It’s primary objective is to help areas that suffer from high unemployment rates and help develop parts of the region who, historically, have been underdeveloped for one reason or another.

Take a look at any of that criteria. Alabama’s Black Belt meets each and every one of them.

The DRA’s goals are to advance the productivity and economic competitiveness of the Delta workforce, to strengthen the Delta’s physical and digital connections to the global economy and to create critical mass within Delta communities through grant research writing and administrative training.

“What they’re trying to do is create leadership to try and work towards getting resolutions on some of these issues and bringing this part of the world up and in speed with some of the other parts of the world and within our country,” Grayson says.

That’s no small task. Primarily because it’s never been done before. The vast majority of this area that has experienced some marked form of development has, mostly, community members and local initiatives to thank for it.

The leadership course that Grayson will be involved with is a one-year course. Members are divided into teams and given a project that will benefit this region. Each state has six representatives, totaling 48 members per session.

Grayson said his group is considering working on a project dealing with GIS — global information systems — that can help cities and towns develop geographical information that can be used in many ways, including recruiting businesses.

That may sound too technical or not practical but its applications in everyday life – from mapping to 911 and emergency response – are very real.

It can be used this to help chart city water and sewer lines, saving tax dollars and improving the accuracy of these types of records.

It can be used on local businesses and homes to help determine where people can go in case of emergencies.
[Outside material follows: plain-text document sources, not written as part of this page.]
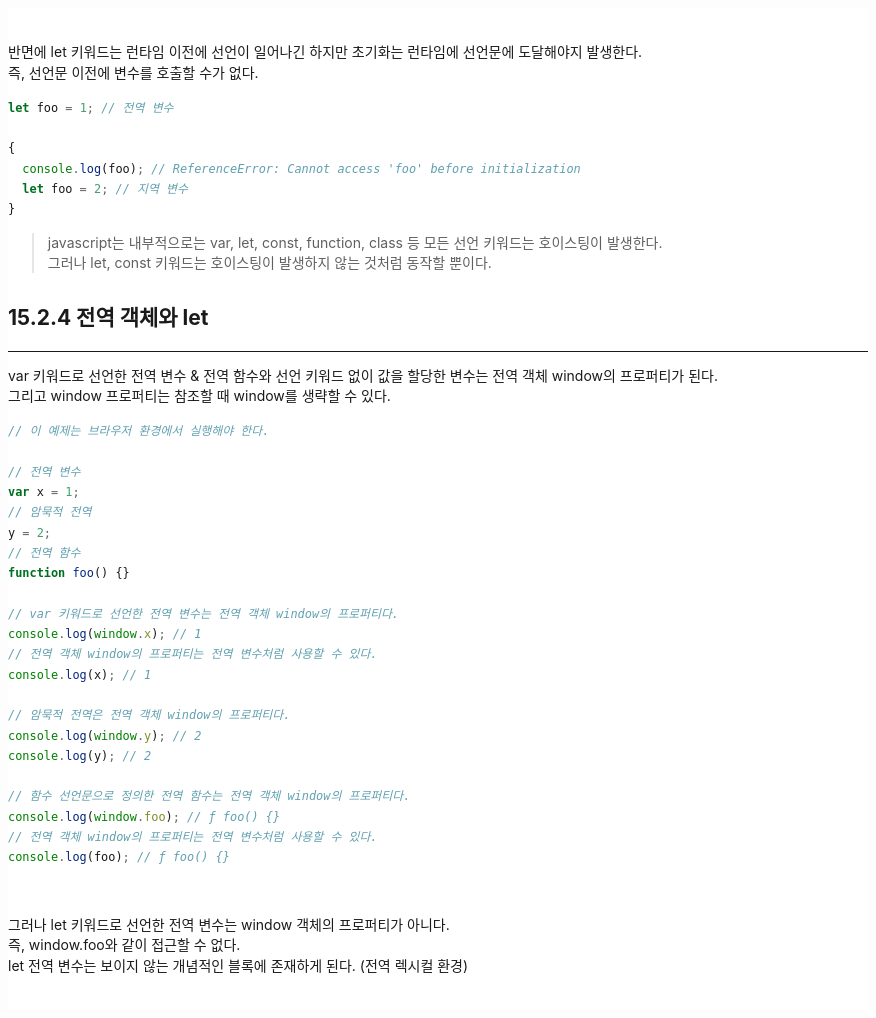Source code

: <br>

반면에 let 키워드는 런타임 이전에 선언이 일어나긴 하지만 초기화는 런타임에 선언문에 도달해야지 발생한다. <br>
즉, 선언문 이전에 변수를 호출할 수가 없다.

```javascript
let foo = 1; // 전역 변수

{
  console.log(foo); // ReferenceError: Cannot access 'foo' before initialization
  let foo = 2; // 지역 변수
}   
```

> javascript는 내부적으로는 var, let, const, function, class 등 모든 선언 키워드는 호이스팅이 발생한다.<br>
> 그러나 let, const 키워드는 호이스팅이 발생하지 않는 것처럼 동작할 뿐이다.<br>

## 15.2.4 전역 객체와 let
---

var 키워드로 선언한 전역 변수 & 전역 함수와 선언 키워드 없이 값을 할당한 변수는 전역 객체 window의 프로퍼티가 된다.<br>
그리고 window 프로퍼티는 참조할 때 window를 생략할 수 있다.

```javascript
// 이 예제는 브라우저 환경에서 실행해야 한다.

// 전역 변수
var x = 1;
// 암묵적 전역
y = 2;
// 전역 함수
function foo() {}

// var 키워드로 선언한 전역 변수는 전역 객체 window의 프로퍼티다.
console.log(window.x); // 1
// 전역 객체 window의 프로퍼티는 전역 변수처럼 사용할 수 있다.
console.log(x); // 1

// 암묵적 전역은 전역 객체 window의 프로퍼티다.
console.log(window.y); // 2
console.log(y); // 2

// 함수 선언문으로 정의한 전역 함수는 전역 객체 window의 프로퍼티다.
console.log(window.foo); // ƒ foo() {}
// 전역 객체 window의 프로퍼티는 전역 변수처럼 사용할 수 있다.
console.log(foo); // ƒ foo() {}
```

<br>

그러나 let 키워드로 선언한 전역 변수는 window 객체의 프로퍼티가 아니다. <br>
즉, window.foo와 같이 접근할 수 없다.<br>
let 전역 변수는 보이지 않는 개념적인 블록에 존재하게 된다. (전역 렉시컬 환경)<br>

<br>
It can strategically place residents at shelters and hospitals based on their locale and the availability of these services.

It can be used as an economic development tool.

As Mike Grayson has said many times before, “it’s just one more tool in the toolbox.”

That Mayor Grayson has been tapped to serve with this council is a good thing.

The only people who are going to look out for Demopolis are those of us who live and work here.

We’re glad to see that Mayor Grayson has put himself in position to snag any little piece of the pie that may wander down the chute.